**WHAT THIS TASK INVOLVES**
In the material below, swap every "common name" for "vernacular name" and give back all the lines with nothing else changed.

**THE DATA**

☆ ☆ ☆ ☆ ☆

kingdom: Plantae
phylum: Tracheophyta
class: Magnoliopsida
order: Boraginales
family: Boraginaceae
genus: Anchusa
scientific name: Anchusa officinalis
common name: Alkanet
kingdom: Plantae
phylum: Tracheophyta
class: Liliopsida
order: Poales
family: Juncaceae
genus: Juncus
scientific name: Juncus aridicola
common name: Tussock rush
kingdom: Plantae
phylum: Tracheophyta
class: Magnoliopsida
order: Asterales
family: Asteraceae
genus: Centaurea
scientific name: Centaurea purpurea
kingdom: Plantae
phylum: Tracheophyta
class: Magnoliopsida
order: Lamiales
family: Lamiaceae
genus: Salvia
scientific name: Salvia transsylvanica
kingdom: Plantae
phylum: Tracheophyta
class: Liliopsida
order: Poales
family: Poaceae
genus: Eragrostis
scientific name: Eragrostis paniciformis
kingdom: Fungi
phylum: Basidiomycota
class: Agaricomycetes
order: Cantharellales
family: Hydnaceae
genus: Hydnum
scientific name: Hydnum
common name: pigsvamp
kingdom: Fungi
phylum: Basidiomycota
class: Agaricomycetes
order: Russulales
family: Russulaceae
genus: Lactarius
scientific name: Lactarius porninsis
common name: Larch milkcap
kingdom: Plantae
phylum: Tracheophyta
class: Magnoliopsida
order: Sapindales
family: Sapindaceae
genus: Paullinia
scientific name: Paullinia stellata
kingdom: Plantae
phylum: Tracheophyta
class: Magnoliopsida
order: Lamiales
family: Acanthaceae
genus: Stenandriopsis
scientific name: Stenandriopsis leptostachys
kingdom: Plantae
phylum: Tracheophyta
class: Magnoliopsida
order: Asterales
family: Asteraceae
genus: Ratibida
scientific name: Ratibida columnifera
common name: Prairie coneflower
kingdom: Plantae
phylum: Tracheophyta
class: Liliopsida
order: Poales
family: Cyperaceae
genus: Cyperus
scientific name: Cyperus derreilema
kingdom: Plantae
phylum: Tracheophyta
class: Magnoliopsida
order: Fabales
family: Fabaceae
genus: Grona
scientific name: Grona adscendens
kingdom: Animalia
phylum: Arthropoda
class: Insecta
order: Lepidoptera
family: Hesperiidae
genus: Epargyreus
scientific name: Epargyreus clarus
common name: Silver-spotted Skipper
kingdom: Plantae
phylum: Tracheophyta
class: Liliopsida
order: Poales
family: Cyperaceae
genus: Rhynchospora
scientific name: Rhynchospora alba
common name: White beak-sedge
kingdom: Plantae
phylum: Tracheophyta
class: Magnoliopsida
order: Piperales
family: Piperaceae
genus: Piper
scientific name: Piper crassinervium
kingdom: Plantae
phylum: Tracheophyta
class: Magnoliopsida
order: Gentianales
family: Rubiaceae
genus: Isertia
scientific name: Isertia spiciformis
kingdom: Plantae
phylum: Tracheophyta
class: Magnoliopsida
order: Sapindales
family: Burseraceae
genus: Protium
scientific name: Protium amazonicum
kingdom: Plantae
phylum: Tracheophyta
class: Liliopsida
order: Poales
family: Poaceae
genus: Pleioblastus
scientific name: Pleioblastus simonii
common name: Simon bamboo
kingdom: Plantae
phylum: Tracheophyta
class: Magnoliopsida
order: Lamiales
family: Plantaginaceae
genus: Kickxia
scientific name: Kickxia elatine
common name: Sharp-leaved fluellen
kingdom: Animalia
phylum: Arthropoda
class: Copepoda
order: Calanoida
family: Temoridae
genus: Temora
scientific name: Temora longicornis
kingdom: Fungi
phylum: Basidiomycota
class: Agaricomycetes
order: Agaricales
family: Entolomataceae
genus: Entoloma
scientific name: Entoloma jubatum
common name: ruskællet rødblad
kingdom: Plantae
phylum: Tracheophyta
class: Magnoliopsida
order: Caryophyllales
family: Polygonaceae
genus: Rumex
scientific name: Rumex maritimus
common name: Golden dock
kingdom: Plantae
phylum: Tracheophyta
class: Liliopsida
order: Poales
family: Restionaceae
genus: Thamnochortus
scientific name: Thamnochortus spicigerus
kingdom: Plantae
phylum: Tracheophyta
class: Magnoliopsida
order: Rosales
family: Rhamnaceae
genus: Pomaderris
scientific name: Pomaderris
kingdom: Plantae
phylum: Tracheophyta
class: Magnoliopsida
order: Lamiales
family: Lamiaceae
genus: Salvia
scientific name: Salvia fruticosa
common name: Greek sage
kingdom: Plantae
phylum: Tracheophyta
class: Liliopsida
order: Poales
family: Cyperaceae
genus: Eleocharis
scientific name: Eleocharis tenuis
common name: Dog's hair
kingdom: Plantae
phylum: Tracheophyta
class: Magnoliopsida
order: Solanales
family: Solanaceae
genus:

☆ ☆ ☆ ☆ ☆

**WRITTEN RESPONSE**
kingdom: Plantae
phylum: Tracheophyta
class: Magnoliopsida
order: Boraginales
family: Boraginaceae
genus: Anchusa
scientific name: Anchusa officinalis
vernacular name: Alkanet
kingdom: Plantae
phylum: Tracheophyta
class: Liliopsida
order: Poales
family: Juncaceae
genus: Juncus
scientific name: Juncus aridicola
vernacular name: Tussock rush
kingdom: Plantae
phylum: Tracheophyta
class: Magnoliopsida
order: Asterales
family: Asteraceae
genus: Centaurea
scientific name: Centaurea purpurea
kingdom: Plantae
phylum: Tracheophyta
class: Magnoliopsida
order: Lamiales
family: Lamiaceae
genus: Salvia
scientific name: Salvia transsylvanica
kingdom: Plantae
phylum: Tracheophyta
class: Liliopsida
order: Poales
family: Poaceae
genus: Eragrostis
scientific name: Eragrostis paniciformis
kingdom: Fungi
phylum: Basidiomycota
class: Agaricomycetes
order: Cantharellales
family: Hydnaceae
genus: Hydnum
scientific name: Hydnum
vernacular name: pigsvamp
kingdom: Fungi
phylum: Basidiomycota
class: Agaricomycetes
order: Russulales
family: Russulaceae
genus: Lactarius
scientific name: Lactarius porninsis
vernacular name: Larch milkcap
kingdom: Plantae
phylum: Tracheophyta
class: Magnoliopsida
order: Sapindales
family: Sapindaceae
genus: Paullinia
scientific name: Paullinia stellata
kingdom: Plantae
phylum: Tracheophyta
class: Magnoliopsida
order: Lamiales
family: Acanthaceae
genus: Stenandriopsis
scientific name: Stenandriopsis leptostachys
kingdom: Plantae
phylum: Tracheophyta
class: Magnoliopsida
order: Asterales
family: Asteraceae
genus: Ratibida
scientific name: Ratibida columnifera
vernacular name: Prairie coneflower
kingdom: Plantae
phylum: Tracheophyta
class: Liliopsida
order: Poales
family: Cyperaceae
genus: Cyperus
scientific name: Cyperus derreilema
kingdom: Plantae
phylum: Tracheophyta
class: Magnoliopsida
order: Fabales
family: Fabaceae
genus: Grona
scientific name: Grona adscendens
kingdom: Animalia
phylum: Arthropoda
class: Insecta
order: Lepidoptera
family: Hesperiidae
genus: Epargyreus
scientific name: Epargyreus clarus
vernacular name: Silver-spotted Skipper
kingdom: Plantae
phylum: Tracheophyta
class: Liliopsida
order: Poales
family: Cyperaceae
genus: Rhynchospora
scientific name: Rhynchospora alba
vernacular name: White beak-sedge
kingdom: Plantae
phylum: Tracheophyta
class: Magnoliopsida
order: Piperales
family: Piperaceae
genus: Piper
scientific name: Piper crassinervium
kingdom: Plantae
phylum: Tracheophyta
class: Magnoliopsida
order: Gentianales
family: Rubiaceae
genus: Isertia
scientific name: Isertia spiciformis
kingdom: Plantae
phylum: Tracheophyta
class: Magnoliopsida
order: Sapindales
family: Burseraceae
genus: Protium
scientific name: Protium amazonicum
kingdom: Plantae
phylum: Tracheophyta
class: Liliopsida
order: Poales
family: Poaceae
genus: Pleioblastus
scientific name: Pleioblastus simonii
vernacular name: Simon bamboo
kingdom: Plantae
phylum: Tracheophyta
class: Magnoliopsida
order: Lamiales
family: Plantaginaceae
genus: Kickxia
scientific name: Kickxia elatine
vernacular name: Sharp-leaved fluellen
kingdom: Animalia
phylum: Arthropoda
class: Copepoda
order: Calanoida
family: Temoridae
genus: Temora
scientific name: Temora longicornis
kingdom: Fungi
phylum: Basidiomycota
class: Agaricomycetes
order: Agaricales
family: Entolomataceae
genus: Entoloma
scientific name: Entoloma jubatum
vernacular name: ruskællet rødblad
kingdom: Plantae
phylum: Tracheophyta
class: Magnoliopsida
order: Caryophyllales
family: Polygonaceae
genus: Rumex
scientific name: Rumex maritimus
vernacular name: Golden dock
kingdom: Plantae
phylum: Tracheophyta
class: Liliopsida
order: Poales
family: Restionaceae
genus: Thamnochortus
scientific name: Thamnochortus spicigerus
kingdom: Plantae
phylum: Tracheophyta
class: Magnoliopsida
order: Rosales
family: Rhamnaceae
genus: Pomaderris
scientific name: Pomaderris
kingdom: Plantae
phylum: Tracheophyta
class: Magnoliopsida
order: Lamiales
family: Lamiaceae
genus: Salvia
scientific name: Salvia fruticosa
vernacular name: Greek sage
kingdom: Plantae
phylum: Tracheophyta
class: Liliopsida
order: Poales
family: Cyperaceae
genus: Eleocharis
scientific name: Eleocharis tenuis
vernacular name: Dog's hair
kingdom: Plantae
phylum: Tracheophyta
class: Magnoliopsida
order: Solanales
family: Solanaceae
genus:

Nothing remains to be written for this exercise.